Menurut dia, Tiongkok dan Jepang diprediksi mengalami perlambatan pertumbuhan ekonomi masing-masin 0,037 persen dan 0,048 persen akibat konflik Iran-Israel.
Imbas lain dari konflik tersebut, katanya, impor Indonesia atas berbagai komoditas, mulai dari hasil pertanian, pangan olahan, logam, tekstil, hingga produk petrokimia dan manufaktur berat diperkirakan bakal mengalami penurunan.
Oleh karenanya, kata Ahmad, Indonesia harus bersiap menghadapi kenyataan ini lantaran konflik kedua negara berpotensi memicu ketidakstabilan ekonomi global terutama di sektor energi, perdagangan hingga fiskal.
Ia mengatakan Iran merupakan salah satu negara dengan cadangan minyak terbesar ketiga di dunia. Apabila pasokan minyak dari negara tersebut terganggu, disusul dengan penutupan jalur perdagangan Selat Hormuz, maka harga minyak global bakal melonjak tajam.
"Negara-negara pengimpor minyak seperti Jepang, bahkan Eropa tentu mengalami kenaikan biaya energi. Kalau kita lihat, ekspor minyak Timur Tengah itu lebih besar ke Tiongkok, India, Eropa, sehingga negara-negara itu tentu terkena dampak lebih dulu ketimbang Indonesia," kata Ahmad.
Langkah Antisipasi
Kenaikan harga input produksi akibat lonjakan harga minyak dan gas pun berpotensi menurunkan daya saing ekspor Indonesia. Dalam situasi seperti itu, Pemerintah Indonesia perlu segera mengambil langkah-langkah antisipatif jangka pendek.
Prioritas utama adalah menjaga stabilitas harga BBM dan elpiji (LPG) di dalam negeri. Mekanisme subsidi perlu diperkuat agar daya beli masyarakat tetap terjaga dan inflasi tidak melonjak tajam.
"Kemudian kita juga bisa melakukan diversifikasi sumber impor energi. Jadi, kita mengalihkan impor minyak dari negara-negara yang konflik ke yang non-konflik. Oleh karena itu, perlu ada percepatan dalam hal kerja sama energi di negara-negara seperti ASEAN, Australia, atau yang lainnya. Jadi, mungkin ada kerja sama bilateral secara khusus dalam hal perdagangan energi," katanya.
Strategi lainnya adalah memperluas dan mendiversifikasi rantai pasok industri. Sebab, dunia usaha perlu didorong untuk mencari mitra baru dalam penyediaan bahan baku agar tidak terlalu bergantung pada satu wilayah.
Kemudian, mendorong investasi dari sisi industri hulunya, misalnya pupuk, bahan bakar alternatif, serta barang antara atau barang intermediate sebagai bahan baku untuk industri-industri pengolahan di Indonesia.
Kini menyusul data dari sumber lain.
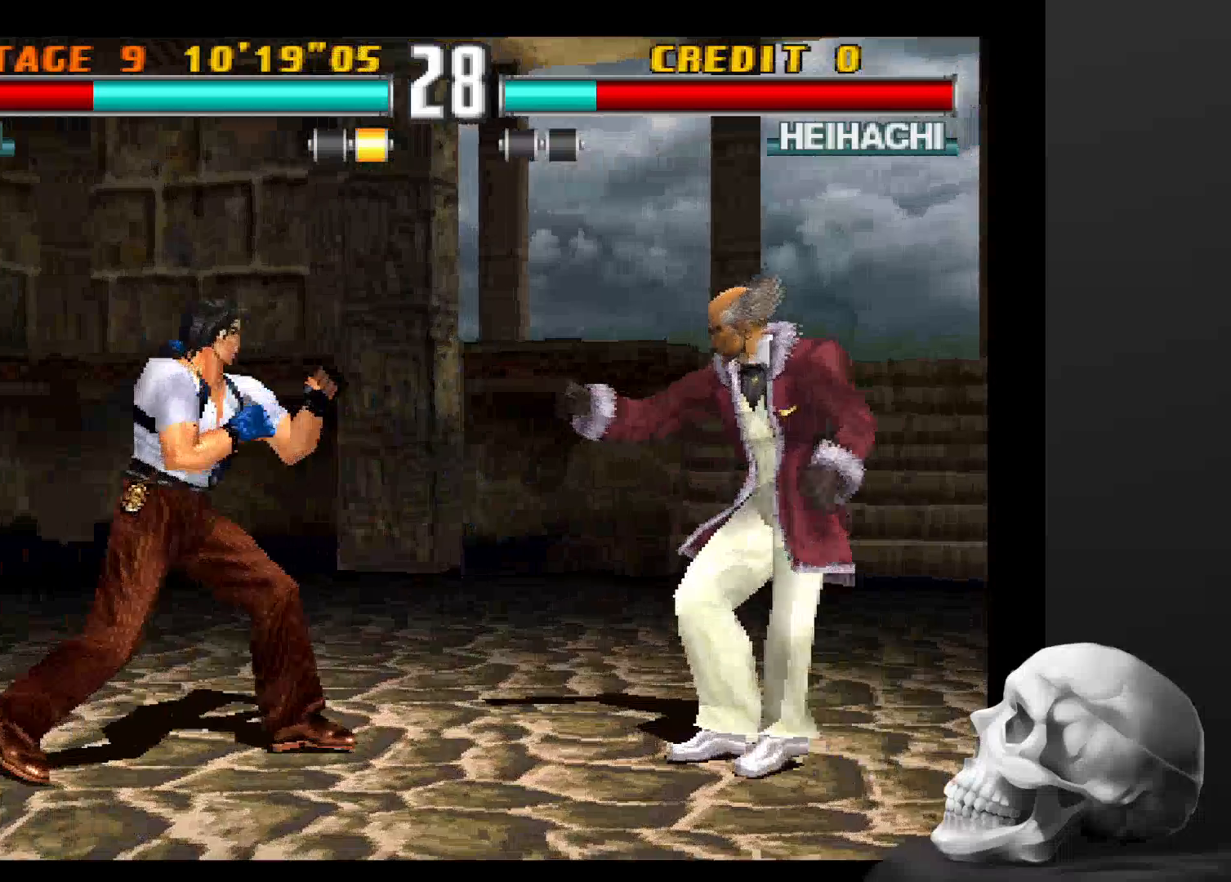
{"buttons": [], "left_stick": "center", "right_stick": "center", "events": []}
Dia mengimbau pemerintah juga harus melakukan pemetaan terhadap sektor-sektor yang paling terdampak, terutama manufaktur dan pertanian, sehingga kebijakan perlindungan dan stimulus bisa diarahkan secara tepat sasaran. Mitigasi penting agar Indonesia tidak terseret lebih dalam ke dalam ketidakpastian global.